Der Boom ist vorbei. Als Gefühl ist die modernisierte Form der Volksgemeinschaft in den Mainstream eingesickert, wo sie auf Abruf durch die Völkischen wartet. Wir haben Heimathorst überlebt, dafür hat die »progressivste Heimatbewegung der Geschichte« die Herrschaft übernommen und zeigt nun ihrerseits mit Abschiebungen, dass Heimat eben nie für alle ist, egal was sie Gegenteiliges plakatieren. Eigentlich noch immer genug zu tun, aber irgendwann ist es auch mal gut.
Zu Ende unserer – durch Lockdowns, steigende Inzidenzen und anhaltender Nachfrage – über 3 Jahre ausgedehnten Tour kehren wir zum Abschluss mit dem Anti-Heimatabend ins Freiland Potsdam zurück, dorthin wo im April 2019 die Premiere stattfand.
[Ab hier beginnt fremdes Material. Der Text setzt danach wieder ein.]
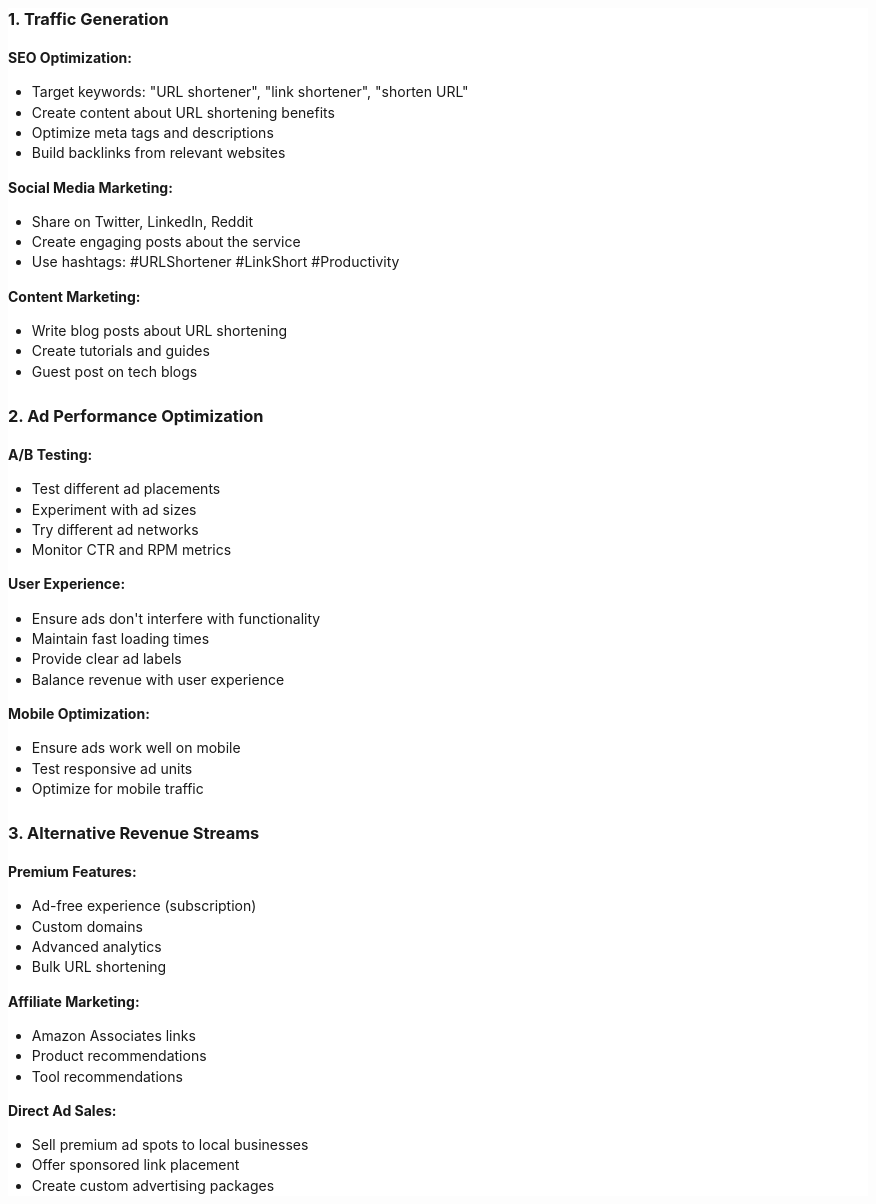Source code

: ### 1. Traffic Generation

**SEO Optimization:**
- Target keywords: "URL shortener", "link shortener", "shorten URL"
- Create content about URL shortening benefits
- Optimize meta tags and descriptions
- Build backlinks from relevant websites

**Social Media Marketing:**
- Share on Twitter, LinkedIn, Reddit
- Create engaging posts about the service
- Use hashtags: #URLShortener #LinkShort #Productivity

**Content Marketing:**
- Write blog posts about URL shortening
- Create tutorials and guides
- Guest post on tech blogs

### 2. Ad Performance Optimization

**A/B Testing:**
- Test different ad placements
- Experiment with ad sizes
- Try different ad networks
- Monitor CTR and RPM metrics

**User Experience:**
- Ensure ads don't interfere with functionality
- Maintain fast loading times
- Provide clear ad labels
- Balance revenue with user experience

**Mobile Optimization:**
- Ensure ads work well on mobile
- Test responsive ad units
- Optimize for mobile traffic

### 3. Alternative Revenue Streams

**Premium Features:**
- Ad-free experience (subscription)
- Custom domains
- Advanced analytics
- Bulk URL shortening

**Affiliate Marketing:**
- Amazon Associates links
- Product recommendations
- Tool recommendations

**Direct Ad Sales:**
- Sell premium ad spots to local businesses
- Offer sponsored link placement
- Create custom advertising packages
Ein allerletztes Mal werden wir auf der Bühne das Grauen besichtigen, das Absurde und das Gefährliche, in einem veränderten und verkürzten Programm für Nestbeschmutzerinnen, Freunde und Genoss:innen, in dem die Satire ausnahmsweise mal über der Aufklärung stehen darf.
Der Abend soll auch ein Dankeschön an das Freiland Potsdam sein, ein wahrlich heimatloser und wurzelloser Ort, von denen es in dieser trostlosen Republik zu wenige gibt und nie genug geben kann.